EXCERPTED RECORDS:

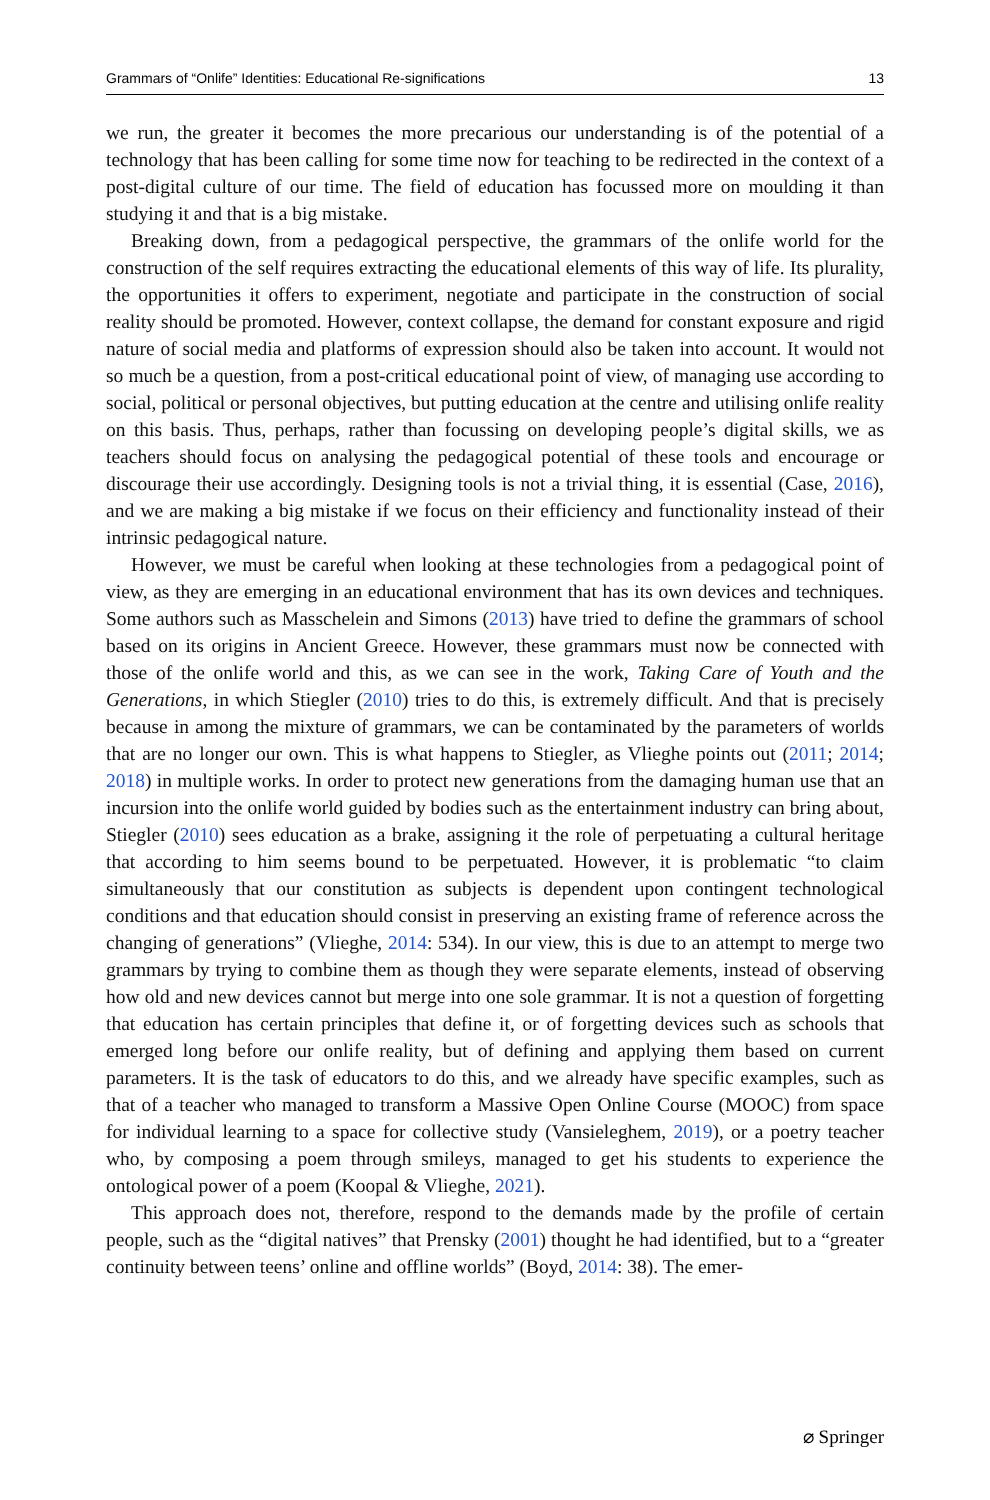Grammars of “Onlife” Identities: Educational Re-significations 13
we run, the greater it becomes the more precarious our understanding is of the potential of a technology that has been calling for some time now for teaching to be redirected in the context of a post-digital culture of our time. The field of education has focussed more on moulding it than studying it and that is a big mistake.
Breaking down, from a pedagogical perspective, the grammars of the onlife world for the construction of the self requires extracting the educational elements of this way of life. Its plurality, the opportunities it offers to experiment, negotiate and participate in the construction of social reality should be promoted. However, context collapse, the demand for constant exposure and rigid nature of social media and platforms of expression should also be taken into account. It would not so much be a question, from a post-critical educational point of view, of managing use according to social, political or personal objectives, but putting education at the centre and utilising onlife reality on this basis. Thus, perhaps, rather than focussing on developing people’s digital skills, we as teachers should focus on analysing the pedagogical potential of these tools and encourage or discourage their use accordingly. Designing tools is not a trivial thing, it is essential (Case, 2016), and we are making a big mistake if we focus on their efficiency and functionality instead of their intrinsic pedagogical nature.
However, we must be careful when looking at these technologies from a pedagogical point of view, as they are emerging in an educational environment that has its own devices and techniques. Some authors such as Masschelein and Simons (2013) have tried to define the grammars of school based on its origins in Ancient Greece. However, these grammars must now be connected with those of the onlife world and this, as we can see in the work, Taking Care of Youth and the Generations, in which Stiegler (2010) tries to do this, is extremely difficult. And that is precisely because in among the mixture of grammars, we can be contaminated by the parameters of worlds that are no longer our own. This is what happens to Stiegler, as Vlieghe points out (2011; 2014; 2018) in multiple works. In order to protect new generations from the damaging human use that an incursion into the onlife world guided by bodies such as the entertainment industry can bring about, Stiegler (2010) sees education as a brake, assigning it the role of perpetuating a cultural heritage that according to him seems bound to be perpetuated. However, it is problematic “to claim simultaneously that our constitution as subjects is dependent upon contingent technological conditions and that education should consist in preserving an existing frame of reference across the changing of generations” (Vlieghe, 2014: 534). In our view, this is due to an attempt to merge two grammars by trying to combine them as though they were separate elements, instead of observing how old and new devices cannot but merge into one sole grammar. It is not a question of forgetting that education has certain principles that define it, or of forgetting devices such as schools that emerged long before our onlife reality, but of defining and applying them based on current parameters. It is the task of educators to do this, and we already have specific examples, such as that of a teacher who managed to transform a Massive Open Online Course (MOOC) from space for individual learning to a space for collective study (Vansieleghem, 2019), or a poetry teacher who, by composing a poem through smileys, managed to get his students to experience the ontological power of a poem (Koopal & Vlieghe, 2021).
This approach does not, therefore, respond to the demands made by the profile of certain people, such as the “digital natives” that Prensky (2001) thought he had identified, but to a “greater continuity between teens’ online and offline worlds” (Boyd, 2014: 38). The emer-
⌀ Springer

ACTIVITY: Please repeat all of the data exactly, excluding images.

RESULT:
Grammars of “Onlife” Identities: Educational Re-significations 13
we run, the greater it becomes the more precarious our understanding is of the potential of a technology that has been calling for some time now for teaching to be redirected in the context of a post-digital culture of our time. The field of education has focussed more on moulding it than studying it and that is a big mistake.
Breaking down, from a pedagogical perspective, the grammars of the onlife world for the construction of the self requires extracting the educational elements of this way of life. Its plurality, the opportunities it offers to experiment, negotiate and participate in the construction of social reality should be promoted. However, context collapse, the demand for constant exposure and rigid nature of social media and platforms of expression should also be taken into account. It would not so much be a question, from a post-critical educational point of view, of managing use according to social, political or personal objectives, but putting education at the centre and utilising onlife reality on this basis. Thus, perhaps, rather than focussing on developing people’s digital skills, we as teachers should focus on analysing the pedagogical potential of these tools and encourage or discourage their use accordingly. Designing tools is not a trivial thing, it is essential (Case, 2016), and we are making a big mistake if we focus on their efficiency and functionality instead of their intrinsic pedagogical nature.
However, we must be careful when looking at these technologies from a pedagogical point of view, as they are emerging in an educational environment that has its own devices and techniques. Some authors such as Masschelein and Simons (2013) have tried to define the grammars of school based on its origins in Ancient Greece. However, these grammars must now be connected with those of the onlife world and this, as we can see in the work, Taking Care of Youth and the Generations, in which Stiegler (2010) tries to do this, is extremely difficult. And that is precisely because in among the mixture of grammars, we can be contaminated by the parameters of worlds that are no longer our own. This is what happens to Stiegler, as Vlieghe points out (2011; 2014; 2018) in multiple works. In order to protect new generations from the damaging human use that an incursion into the onlife world guided by bodies such as the entertainment industry can bring about, Stiegler (2010) sees education as a brake, assigning it the role of perpetuating a cultural heritage that according to him seems bound to be perpetuated. However, it is problematic “to claim simultaneously that our constitution as subjects is dependent upon contingent technological conditions and that education should consist in preserving an existing frame of reference across the changing of generations” (Vlieghe, 2014: 534). In our view, this is due to an attempt to merge two grammars by trying to combine them as though they were separate elements, instead of observing how old and new devices cannot but merge into one sole grammar. It is not a question of forgetting that education has certain principles that define it, or of forgetting devices such as schools that emerged long before our onlife reality, but of defining and applying them based on current parameters. It is the task of educators to do this, and we already have specific examples, such as that of a teacher who managed to transform a Massive Open Online Course (MOOC) from space for individual learning to a space for collective study (Vansieleghem, 2019), or a poetry teacher who, by composing a poem through smileys, managed to get his students to experience the ontological power of a poem (Koopal & Vlieghe, 2021).
This approach does not, therefore, respond to the demands made by the profile of certain people, such as the “digital natives” that Prensky (2001) thought he had identified, but to a “greater continuity between teens’ online and offline worlds” (Boyd, 2014: 38). The emer-
⌀ Springer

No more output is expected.